The analysis focused on four MCR procedures. 11.8-27.7% of the total MCR caseload values in the GHQR appeared ambiguous, and 7.9-23.7% were corrected. The correction added 0.7-3.7% of cases not previously stated as MCR caseloads and added 1.5-26.1% of hospital sites as MCR performing hospitals not previously stated in the GHQR. The main error source was this non-reporting of MCR caseloads, especially by hospitals with low case numbers. The basic plausibility control implemented by the Federal Joint Committee since 2018 has improved the MCR-related data quality over time.

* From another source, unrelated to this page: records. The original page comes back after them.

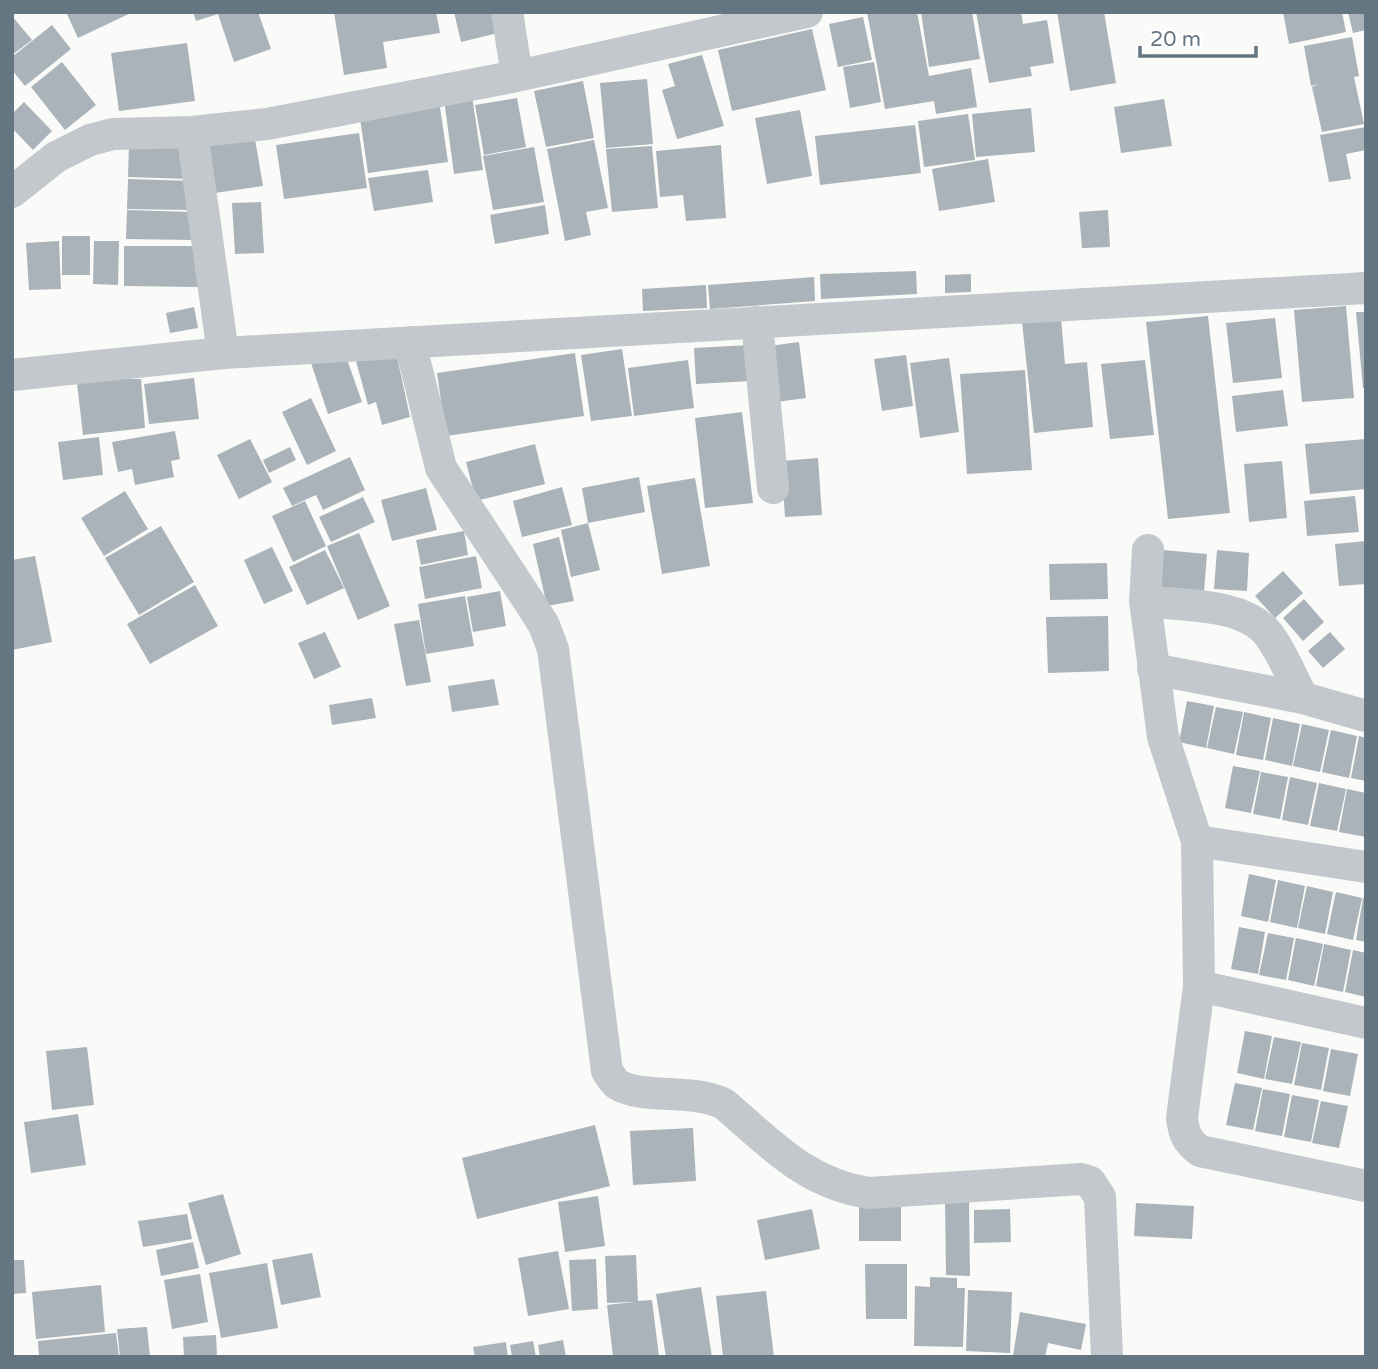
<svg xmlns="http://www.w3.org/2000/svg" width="1378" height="1369" font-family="'Varela Round',sans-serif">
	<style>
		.building { fill: #aab3b9 }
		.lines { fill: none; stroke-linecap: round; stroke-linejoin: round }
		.street { stroke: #c3c8cc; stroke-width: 32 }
	</style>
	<rect width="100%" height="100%" fill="#fafaf8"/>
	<!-- building -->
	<path class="building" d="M66 12H133L78 38Z
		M193 12H258L271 49 234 62 218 14 196 21Z
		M334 12H436L440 33 383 42 387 68 344 75Z
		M454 12H502L506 31 461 42Z
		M867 12H917L929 76 971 68 977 107 936 114 934 101 885 109Z
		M921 12H972L980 59 929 67Z
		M976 12H1021L1023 24 1047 20 1054 63 1030 67 1032 76 989 83Z
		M1057 12H1104L1116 83 1070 91Z
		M1283 12H1342L1346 32 1289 44Z
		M1348 12H1366V30L1353 33Z
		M12 16 32 40 12 55Z
		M863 17 872 60 838 67 829 24Z
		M52 25 71 49 25 86 12 70V57Z
		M812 29 826 90 732 111 718 50Z
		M1352 37 1359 76 1354 77 1364 124 1322 132 1312 87 1319 84 1311 86 1304 46Z
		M187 43 195 101 119 111 111 53Z
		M702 55 724 126 677 139 662 90 675 86 668 64Z
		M62 62 96 105 65 130 31 87Z
		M874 62 881 102 850 108 843 67Z
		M647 79 653 144 606 148 600 83Z
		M583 81 594 138 546 147 534 91Z
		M472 96 483 170 454 174 444 99Z
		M517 98 526 147 484 155 475 105Z
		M1164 99 1172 146 1121 153 1114 107Z
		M24 102 52 131 33 150 12 128V114Z
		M440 107 448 162 368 173 360 118Z
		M1031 108 1035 152 976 157 972 114Z
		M800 110 812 176 767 184 755 118Z
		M968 114 975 160 924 167 918 121Z
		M915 125 921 173 820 185 815 136Z
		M1366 127V150L1346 154 1351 179 1329 182 1320 135Z
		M254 133 263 186 208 194 200 142Z
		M359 133 367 188 284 199 276 145Z
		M594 140 608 208 586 212 591 235 565 241 547 149Z
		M129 142 192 144 190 179 128 177Z
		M721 145 726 218 686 221 683 195 660 197 656 151Z
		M652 146 658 208 612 212 606 149Z
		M534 147 544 202 493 210 483 156Z
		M988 159 995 202 939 211 932 169Z
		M428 170 433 202 374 211 368 178Z
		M128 179 193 181 192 210 127 209Z
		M261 202 264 253 235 254 232 203Z
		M545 205 549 234 495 244 490 215Z
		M127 210 192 212V240L126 239Z
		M1108 210 1110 247 1082 248 1079 212Z
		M62 236H90V275H62Z
		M59 241 61 289 29 290 26 243Z
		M94 241H119L118 285 93 284Z
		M124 246H198V287L124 286Z
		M916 271 917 294 821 299 820 274Z
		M971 274V292L945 293V275Z
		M814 277 815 301 710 309 708 285Z
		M706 285 707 308 643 311 642 289Z
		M1346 306 1354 398 1302 402 1294 310Z
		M194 307 198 328 170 333 166 313Z
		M1356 312H1366V388H1363Z
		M1208 316 1230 513 1168 519 1146 322Z
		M1061 318 1065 364 1087 362 1093 427 1034 433 1022 322Z
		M1275 318 1282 378 1233 383 1226 323Z
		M799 342 806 398 769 403 762 347Z
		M750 345 752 381 696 384 694 348Z
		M622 349 632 416 591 421 581 355Z
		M344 351 362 402 328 414 311 363Z
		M396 352 410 417 382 425 376 402 368 405 356 361Z
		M575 353 584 416 446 436 437 373Z
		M906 355 913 406 882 411 874 359Z
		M949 358 959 432 920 438 910 363Z
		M688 360 694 408 634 416 628 368Z
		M1145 360 1154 435 1110 439 1101 364Z
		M1025 370 1032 470 967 474 960 374Z
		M194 378 199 419 149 424 144 384Z
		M107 379H141L145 428 83 435 77 383Z
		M1283 390 1288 426 1236 432 1232 396Z
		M311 398 336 451 307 465 282 412Z
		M742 412 753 503 705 508 695 418Z
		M175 431 180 459 171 461 174 477 135 485 132 469 118 472 112 442Z
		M99 437 103 475 63 480 58 442Z
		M250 439 272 482 239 499 217 455Z
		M1366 439V489L1310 494 1305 444Z
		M535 444 545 484 476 501 466 462Z
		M290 447 296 460 269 473 263 460Z
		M350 457 365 490 323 510 316 495 292 506 283 488Z
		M818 458 822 515 785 517 781 461Z
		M1282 461 1287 518 1249 522 1244 464Z
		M639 477 645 512 588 523 582 488Z
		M695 478 710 566 662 574 647 486Z
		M562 487 572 525 522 537 513 501Z
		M426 488 437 530 392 541 381 500Z
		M125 491 148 529 104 556 81 518Z
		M1355 496 1359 532 1307 536 1304 501Z
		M363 497 375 522 331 542 319 517Z
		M305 501 326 546 293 562 272 516Z
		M588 523 600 570 571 577 561 530Z
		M161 526 194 582 139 615 105 558Z
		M464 531 468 555 421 565 416 540Z
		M359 533 390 606 358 620 327 546Z
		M559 537 574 601 547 606 533 544Z
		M1366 541V584L1339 586 1335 544Z
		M272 547 293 591 264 604 244 560Z
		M325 550 344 588 307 605 289 567Z
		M1163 550 1207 554 1204 592 1161 588Z
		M1217 550 1249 553 1247 591 1214 589Z
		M35 556 52 642 12 650V560Z
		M476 556 482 588 425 599 419 567Z
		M1107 563 1108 599 1050 600 1049 564Z
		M1283 571 1303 593 1275 618 1255 596Z
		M195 585 218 626 150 664 127 624Z
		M500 591 506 626 473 632 467 597Z
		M465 596 474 646 426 654 418 604Z
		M1304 599 1324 622 1303 641 1283 618Z
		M1108 616 1109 671 1048 673 1046 617Z
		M419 620 431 682 406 686 394 624Z
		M325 632 341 667 314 679 298 643Z
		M1330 632 1345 649 1323 668 1308 651Z
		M494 679 499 705 452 712 448 686Z
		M372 698 376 718 332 725 329 705Z
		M1187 701 1214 706 1206 748 1179 742Z
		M1216 707 1243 712 1234 754 1207 748Z
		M1244 712 1271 718 1263 760 1236 755Z
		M1273 718 1300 724 1292 766 1265 760Z
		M1302 724 1329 730 1320 772 1293 766Z
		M1331 730 1357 736 1349 778 1322 772Z
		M1359 736 1366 738V781L1351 778Z
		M1233 766 1260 771 1251 813 1225 808Z
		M1261 772 1288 777 1280 819 1253 814Z
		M1290 777 1317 783 1308 825 1282 820Z
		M1319 783 1346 789 1337 831 1310 826Z
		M1347 789 1366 793V837L1339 832Z
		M1249 874 1276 880 1268 922 1241 916Z
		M1278 880 1305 886 1297 928 1270 922Z
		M1307 886 1333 892 1325 934 1298 928Z
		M1336 892 1362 898 1353 940 1327 934Z
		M1363 898 1366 899V942L1356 940Z
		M1239 927 1265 932 1258 974 1231 969Z
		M1268 933 1294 938 1286 980 1259 975Z
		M1296 938 1323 944 1314 986 1288 980Z
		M1324 944 1351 950 1343 992 1316 986Z
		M1353 950 1366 953V997L1345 992Z
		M1245 1031 1272 1036 1264 1079 1237 1073Z
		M1274 1037 1301 1042 1292 1084 1265 1079Z
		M1302 1043 1329 1048 1321 1090 1294 1085Z
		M87 1047 94 1105 52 1110 46 1051Z
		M1331 1049 1358 1054 1350 1096 1323 1091Z
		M1235 1083 1262 1088 1253 1130 1226 1125Z
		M1263 1089 1290 1094 1282 1136 1255 1131Z
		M1292 1095 1319 1100 1311 1142 1284 1137Z
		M1321 1101 1348 1106 1339 1148 1312 1143Z
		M78 1114 86 1165 31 1173 24 1122Z
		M595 1125 610 1186 477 1219 462 1158Z
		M693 1128 696 1181 633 1185 630 1131Z
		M223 1194 241 1254 206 1265 188 1203Z
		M598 1196 605 1246 565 1252 558 1202Z
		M945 1200H969L970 1276 946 1275Z
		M1136 1203 1194 1206 1192 1239 1134 1236Z
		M859 1206H901V1241H859Z
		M812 1209 820 1249 765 1260 757 1220Z
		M1010 1209 1011 1242 974 1243V1210Z
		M187 1214 192 1239 143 1247 138 1221Z
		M193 1242 199 1268 161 1276 156 1250Z
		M558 1251 569 1309 528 1316 518 1258Z
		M312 1253 321 1297 281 1305 272 1260Z
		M636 1255 638 1301 652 1300 659 1357H613L607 1305 634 1302 607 1303 605 1256Z
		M596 1259 598 1309 572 1311 569 1260Z
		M12 1260H24L26 1293 12 1294Z
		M267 1263 278 1328 221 1338 209 1273Z
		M865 1264H907V1319H866Z
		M200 1274 208 1322 172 1329 164 1280Z
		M930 1277 957 1278V1288H965L963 1347 914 1346 915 1286 930 1287Z
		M101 1285 105 1332 36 1339 32 1292Z
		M701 1287 712 1357H666L656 1294Z
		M968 1290 1012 1292 1010 1353 966 1351Z
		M766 1291 774 1357H723L716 1296Z
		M1020 1312 1086 1324 1081 1350 1048 1343 1045 1357 1013 1356Z
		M147 1327 150 1357H120L117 1329Z
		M116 1333 119 1357H39L38 1341Z
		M216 1335 217 1357H184L183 1337Z
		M563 1340 566 1357H540L538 1345Z
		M533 1341 536 1357H512L510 1345Z
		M506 1342 508 1357H475L473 1347Z"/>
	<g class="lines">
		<!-- street -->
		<path class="street" d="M507 12 517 76
			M192 132 223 353
			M12 192 56 157 90 140 113 134 192 132 267 124 517 76 807 12
			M757 322 773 488
			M410 342 441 468 528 600 544 625 553 649 607 1071C610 1075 613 1081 617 1084 641 1100 693 1088 724 1104 770 1143 806 1184 869 1193L1081 1179 1090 1182 1100 1197 1107 1357
			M12 375 223 353 1366 288
			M1148 550 1145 601 1163 737 1197 841 1199 986 1182 1118C1184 1134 1187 1141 1200 1151L1366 1186
			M1145 601C1182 606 1244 602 1269 635 1283 654 1292 678 1303 698
			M1153 669 1303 698 1366 716
			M1197 841 1366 867
			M1199 986 1366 1023"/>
	</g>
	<!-- border -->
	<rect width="1378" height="1369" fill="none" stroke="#657683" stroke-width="28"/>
	<!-- scale -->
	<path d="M1140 46v10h116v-10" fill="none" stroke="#657683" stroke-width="3.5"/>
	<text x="1150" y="46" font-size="21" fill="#657683" stroke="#ffffff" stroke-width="5" paint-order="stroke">20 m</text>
</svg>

This study employed a comprehensive approach to dataset internal validation that encompassed: (1) hospital association level data, (2) hospital site level data and (3) medical department level data, (4) report data spanning six years, and (5) logical plausibility checks. To ensure data completeness, we selected the most plausible values without eliminating incomplete or implausible data. For future practice, we recommend a validation process when using GHQR as a data source for MCR-related research. Additionally, an adapted plausibility control could help to improve the quality of MCR documentation.
卫生服务研究通常依赖二手数据,因此在使用前需要对数据的完整性、有效性和潜在错误进行质量检查。有多种方法可处理不合理的数据,包括数据剔除、统计估计或从同一数据集或其他数据集中进行值替换。本研究展示了一个用于调查德国医院最低病例数要求(MCR)合规情况的二手数据集的内部验证过程。经验证的二手数据源是德国医院质量报告(GHQR),这是一个官方数据集,包含来自德国所有医院的结构化自我报告数据。

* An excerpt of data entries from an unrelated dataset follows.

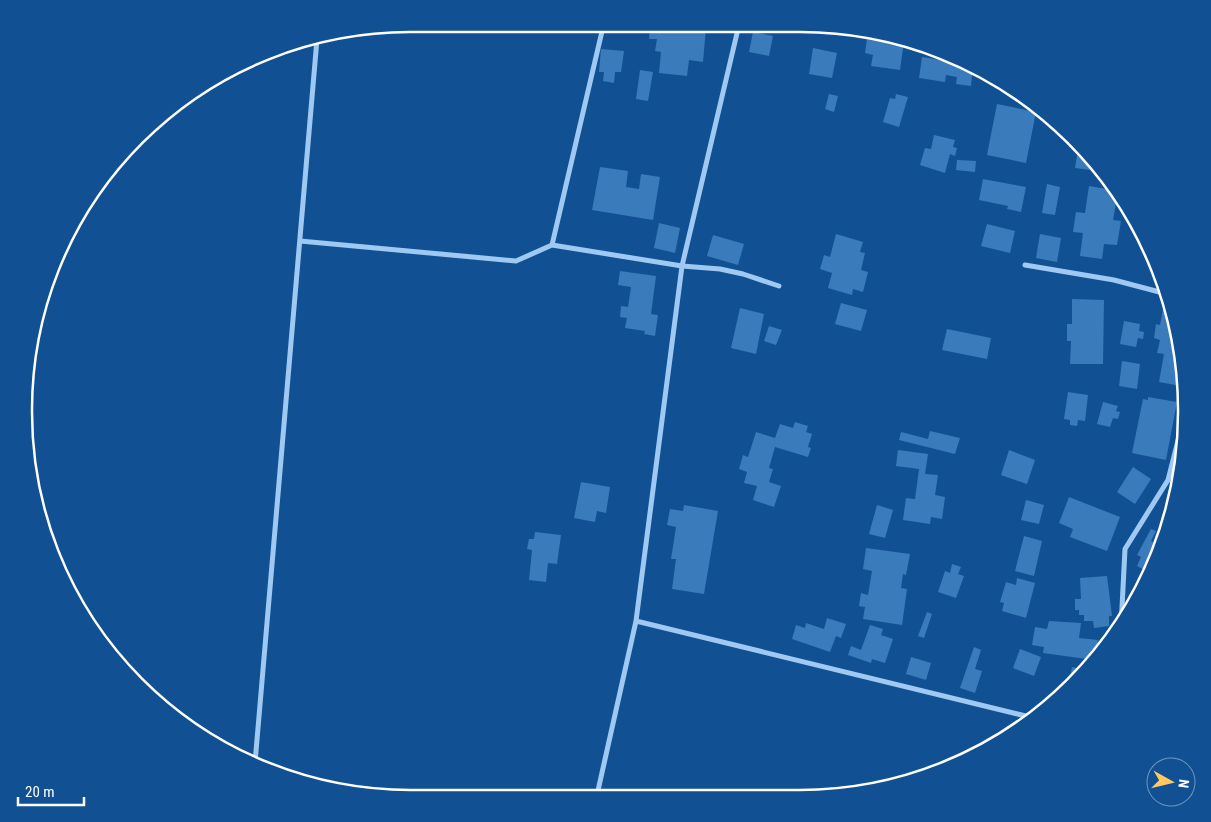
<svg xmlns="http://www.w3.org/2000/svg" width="1211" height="822" font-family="'Roboto Condensed',sans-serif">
  <rect width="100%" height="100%" fill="#115193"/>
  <path fill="#3a7bbb" d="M650,28H706L703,62L689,60L687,76L659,73L661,52L655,51L657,39H649Z
    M753,32L773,36L769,56L749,52Z
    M877,32L904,41L900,70L871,66L873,55L865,53L867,39L876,40Z
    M813,48L837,53L832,78L809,74Z
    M601,49L624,51L621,72H615L614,83L603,81L604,72H599Z
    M922,57L973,65L971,86L956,84L957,77L946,75L945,82L919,78Z
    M640,70L653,72L648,101L636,99Z
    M829,94L838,96L834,112L825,109Z
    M896,94L908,97L899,127L883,122L890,98L895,99Z
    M997,104L1036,112L1026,163L987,155Z
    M934,135L955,140L953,147L957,148L955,156L950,154L945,173L920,165L925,148L931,149Z
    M1079,143L1099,168L1098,171L1075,168Z
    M957,160L976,161L975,172L956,170Z
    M600,167L628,171L626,187L639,189L641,174L660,177L653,220L592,210Z
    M983,179L1026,187L1021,212L1007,209L1008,206L979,200Z
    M1047,184L1060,187L1055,215L1042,213Z
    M1089,186L1118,191L1113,220L1121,221L1117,245L1104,244L1102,259L1080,256L1083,233L1073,232L1076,212L1085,213Z
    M659,223L680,228L675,253L654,248Z
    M987,224L1015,231L1010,253L981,246Z
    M836,234L863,242L860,252L865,253L861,270L868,272L863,292L853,289L852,295L828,288L832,273L820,269L824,255L830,257Z
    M1040,234L1061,238L1057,262L1036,258Z
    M713,235L744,244L738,265L707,256Z
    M620,271L656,276L651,314L658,315L655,336L644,334L645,331L625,328L627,318L620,317L621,306L628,307L631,287L618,285Z
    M1072,299L1104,300L1103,364H1070L1071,341H1067V324H1072Z
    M1165,299L1169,300L1180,335L1184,374L1181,386L1159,382L1164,354L1157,353L1160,340L1154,338L1156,324L1160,325Z
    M841,303L867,310L861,331L835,324Z
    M740,308L764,314L756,354L731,348Z
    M1124,321L1140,324L1139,331L1144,332L1143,339L1138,338L1136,347L1120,344Z
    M769,326L782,330L776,345L764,341Z
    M947,329L991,338L987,359L942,350Z
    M1122,361L1140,364L1137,389L1119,386Z
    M1068,392L1088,395L1085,421L1078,420L1077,426L1070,425V420L1064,419Z
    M1148,397L1177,402L1166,460L1132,453L1143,399L1148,400Z
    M1103,402L1118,406L1116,411L1120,412L1118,419L1113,418L1110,427L1097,424Z
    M795,422L808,426L806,432L812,434L808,447L811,448L808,457L775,447L769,468L773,469L769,482L781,486L774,507L753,500L757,486L744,483L747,472L739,469L743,455L748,457L756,432L775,438L780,424L793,428Z
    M930,431L960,438L955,454L899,440L901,432L928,439Z
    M898,450L928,454L925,474L938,475L935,495L945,497L942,519L931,517L930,524L903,520L906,498L915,499L919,469L896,466Z
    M1009,450L1035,460L1027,484L1001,475Z
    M1133,467L1151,479L1135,504L1117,492Z
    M581,482L610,487L606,513L597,511L595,522L574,518Z
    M1069,497L1120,517L1107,551L1070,537L1073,529L1059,523Z
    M1026,500L1044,505L1039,524L1021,520Z
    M684,505L718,511L704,594L672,589L676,559H671L676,527L667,525L670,509L683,511Z
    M877,505L893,510L885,538L869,534Z
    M1151,529L1156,531L1151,541L1162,547L1150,573L1137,566L1141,557L1137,555Z
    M535,532L561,535L557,564L548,563L546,582L529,580L532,550L527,549L529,539H534Z
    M1024,536L1042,541L1034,576L1015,571Z
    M866,548L910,554L906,575L903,574L901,588L907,589L902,625L863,619L865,607L859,606L861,593L868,595L872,571L863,569Z
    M952,564L961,567L958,574L964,576L956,598L938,592L945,571L950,573Z
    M1107,576L1112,616H1109V626L1094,628L1093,621H1084V615H1079V610H1075V599H1081L1080,578Z
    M1017,578L1035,583L1026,618L1002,611L1004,603L1000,602L1006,582L1016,585Z
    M927,612L932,614L924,638L918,636Z
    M827,618L846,624L841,638L836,636L830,652L792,639L796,625L805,628L806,623L824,629Z
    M1049,621L1081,623L1079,638L1098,640L1094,660L1043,653L1044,647L1032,645L1035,627L1047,629Z
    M870,625L883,629L881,635L893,639L885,663L872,659L871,663L848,655L851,646L861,650Z
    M974,647L981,650L975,669L982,671L975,693L960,688Z
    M1020,649L1041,657L1034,676L1013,668Z
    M911,657L931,663L926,680L906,674Z
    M1072,667L1086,670L1068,689Z"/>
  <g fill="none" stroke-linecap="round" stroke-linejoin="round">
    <path stroke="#9fc9f3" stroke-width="5" d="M300,241L516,261L552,245L682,266L720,269L743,274L779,286
      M552,245L603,27
      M1025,265L1114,280L1167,294
      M636,621L1034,718
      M1121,627L1125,549L1168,480L1187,405
      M255,763L317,39
      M597,795L636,621L682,266L738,29"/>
  </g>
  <path d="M0 0H1211V822H0ZM410 32H800A378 378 0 0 1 1178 410V412A378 378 0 0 1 800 790H410A378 378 0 0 1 32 412V410A378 378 0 0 1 410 32Z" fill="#115193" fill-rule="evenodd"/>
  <path fill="none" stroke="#fff" stroke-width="2.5" d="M410 32H800A378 378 0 0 1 1178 410V412A378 378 0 0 1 800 790H410A378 378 0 0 1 32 412V410A378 378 0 0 1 410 32Z"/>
  <g transform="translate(1171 782) rotate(98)"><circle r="24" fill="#115193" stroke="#7097be"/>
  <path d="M0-4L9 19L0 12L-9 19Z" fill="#ffc860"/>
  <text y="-8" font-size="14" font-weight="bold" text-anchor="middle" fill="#ffffff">N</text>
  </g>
  <path d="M18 797v8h66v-8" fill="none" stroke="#ffffff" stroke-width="2.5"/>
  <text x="25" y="797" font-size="15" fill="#ffffff" stroke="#115193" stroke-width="4" paint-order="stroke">20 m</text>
</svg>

本研究对2016年至2021年GHQR中与MCR相关的数据进行了内部跨领域验证。验证过程通过将报告的MCR病例数与GHQR中的其他变量进行比较,检查报告的MCR病例数的有效性,包括数据可用性和一致性。随后,使用同一GHQR中给出的最合理值对不合理的MCR病例数进行校正。该研究还分析了误差来源,并使用与报销相关的诊断相关分组统计数据来评估验证结果。
分析聚焦于四项MCR程序。GHQR中MCR病例数总值的11.8% - 27.7%显得不明确,7.9% - 23.7%得到了校正。校正后增加了0.7% - 3.7%之前未被列为MCR病例数的病例,并增加了1.5% - 26.1%之前在GHQR中未被列为执行MCR的医院地点。主要误差来源是未报告MCR病例数,尤其是病例数较少的医院。自2018年以来联邦联合委员会实施的基本合理性控制随着时间推移提高了与MCR相关的数据质量。
本研究采用了一种全面的数据集内部验证方法,该方法涵盖:(1)医院协会层面数据,(2)医院地点层面数据,(3)医疗部门层面数据,(4)跨越六年的报告数据,以及(5)逻辑合理性检查。为确保数据完整性,我们选择了最合理的值,而没有剔除不完整或不合理的数据。对于未来的实践,我们建议在将GHQR用作与MCR相关研究的数据源时进行验证过程。此外,调整后的合理性控制可能有助于提高MCR文档的质量。